It wasn’t easy, though. Production mostly went off without a hitch, but there were plenty of hurdles for this comedy-horror with a musical heart of gold to overcome. The filmmakers had to build a giant Christmas tree emporium from scratch in February, when most trees have all but fallen apart. Shooting outdoors in the middle of a “horrific” Scotland winter wasn’t easy either.
“The tree emporium was hard,” McPhail recalls. “We created this epic warehouse of trees. It’s after Christmas, and we’re trying to keep these trees alive.”
Halfway through the film, Anna and her friends take a risky shortcut through an abandoned Christmas tree warehouse, unaware of the dangers inside. But with the show’s shoestring budget, it was “a mammoth task” to design a big, maze-like set for the characters to get lost in.
“It was a corridor of trees, a square in the middle, and then another corridor again,” says McPhail. “We’re really proud of it, but figuring out the geography of it all, make it feel like they’re lost in a desolate place was really difficult. For my cast and crew, it’s dark and slippery and everything.”

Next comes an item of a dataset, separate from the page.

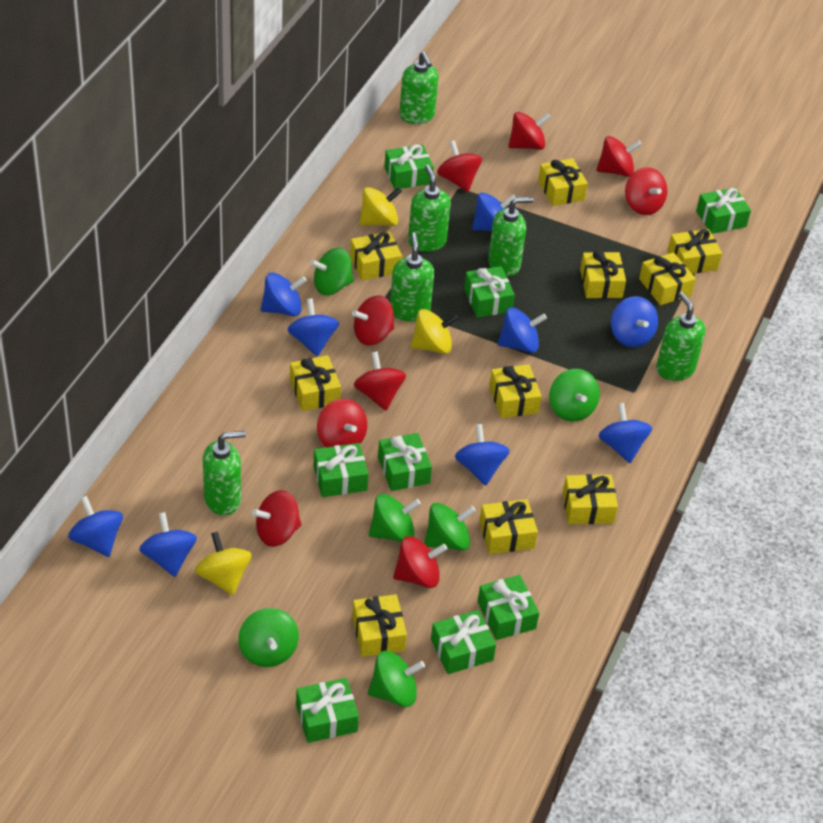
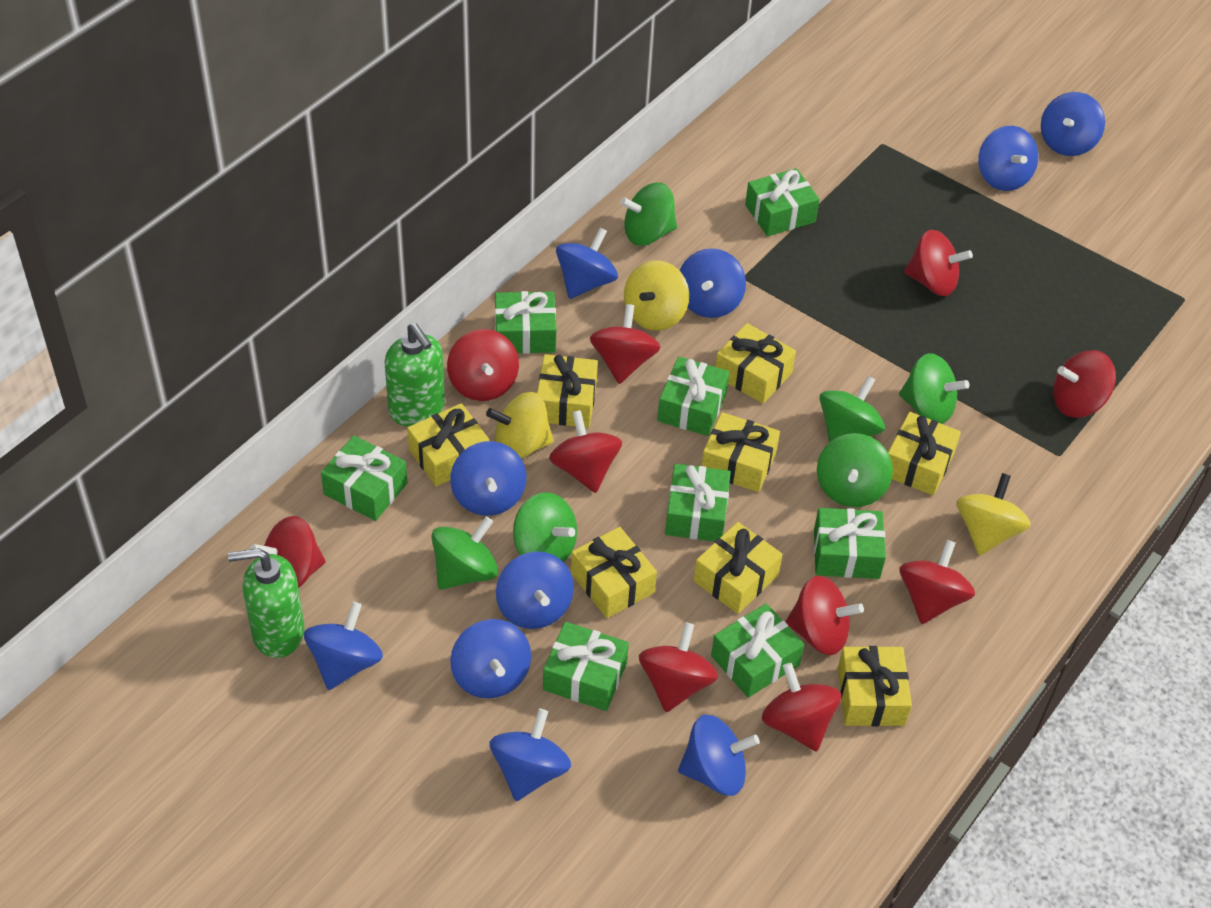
blue spinning top: [68,496,123,557] [139,512,197,577] [261,273,307,316] [287,298,339,356] [455,424,510,486] [472,193,515,231] [497,308,547,353] [598,403,652,463] [611,296,658,347] = 9 -> [304,602,383,690] [450,441,526,516] [450,619,531,698] [489,709,571,801] [496,551,574,629] [556,228,618,299] [678,715,760,796] [680,248,746,318] [978,126,1038,191] [1041,92,1105,156] = 10
green soap dispenser: [203,431,246,516] [390,232,434,321] [399,52,438,124] [408,165,451,252] [488,197,534,277] [656,292,706,381] = 6 -> [228,548,305,658] [384,323,445,426] = 2
red spinning top: [252,490,302,547] [317,399,367,447] [352,295,394,345] [354,351,406,411] [393,536,447,588] [437,140,482,192] [508,112,550,150] [596,136,642,177] [625,167,667,215] = 9 -> [250,516,325,588] [447,329,519,401] [549,410,622,493] [590,304,661,384] [639,622,718,712] [762,663,841,752] [786,576,864,655] [899,540,975,624] [904,230,973,296] [1053,350,1116,418] = 10
yellow gift: [290,355,341,411] [350,231,402,280] [352,594,407,657] [479,499,538,554] [489,364,542,418] [538,158,588,206] [563,474,618,524] [580,251,626,298] [639,252,696,305] [668,229,722,274] = 10 -> [407,403,490,487] [537,354,598,428] [571,527,657,618] [694,522,783,614] [701,412,780,492] [715,323,796,404] [838,646,912,726] [888,412,961,496] = 8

And it was cold. Shooting the show-stealing number “Soldier at War,” performed by Ben Wiggins, was generally unpleasant. “‘Soldier at War’ was one of our hardest days because it was outside in Scotland in February. The wind and rain is just horrific.”
It was an important number to get done right, too. “It comes after the midpoint. The film starts to take a darker tone. To have that big hurrah, that fun, was really important, and then we start to descend into horror.”
McPhail also faced an abstract problem in zombies. Once the darling of horror thanks to shows like The Walking Dead, the genre has arguably fallen out of popularity. In 2014, McPhail thought the same thing.
“I remember when I was shooting my first feature, my mate and I were standing outside and there was a fog coming,” the director remembers, which inspired him to think of a zombie movie. “But I was like, I’m never going to make a zombie movie. The market’s way too oversaturated.”
Four years later, McPhail won the gig for Anna and the Apocalypse, but his doubts still lingered even as production began. It wasn’t until after shooting the film’s de facto theme, “Hollywood Ending,” on the second and third days of filming that the director — and everyone else — warmed up to a musical about killing Christmas corpses.
“It was very early in the shoot,” McPhail says, “and just to get that first musical piece under our belt was really important. We knew ‘Hollywood Ending’ was our High School Musical spectacular. We were really looking forward to it, to make sure it was awesome.”
Sarah Swire, who plays dogged student journalist “Steph,” choreographed the routine.
“I remember we sat down as a crew and watched everybody in it,” she says. “Because of that, the rush we got, everybody came out going, Okay, this is what this is. This is good. There was a lot of confidence from that.”
But what makes this Christmas zombie musical actually work, Hunt explains, is that the characters feel alive, unlike the zombies surrounding them.
“The more I talk about it, the more I think it’s because it’s got a heart,” she says. “Although it is all these crazy things, it’s about a loss of innocence. It’s about survival. It’s about things that are relatable to a lot of people.”
“The film deals with death. That’s what zombies represent,” says McPhail. “Death after adolescence. When you’re 16, 17, grandparents and friends pass away. You find out Santa Claus isn’t real. You can’t close that door.”
Anna and the Apocalypse opens wide in theaters on December 7.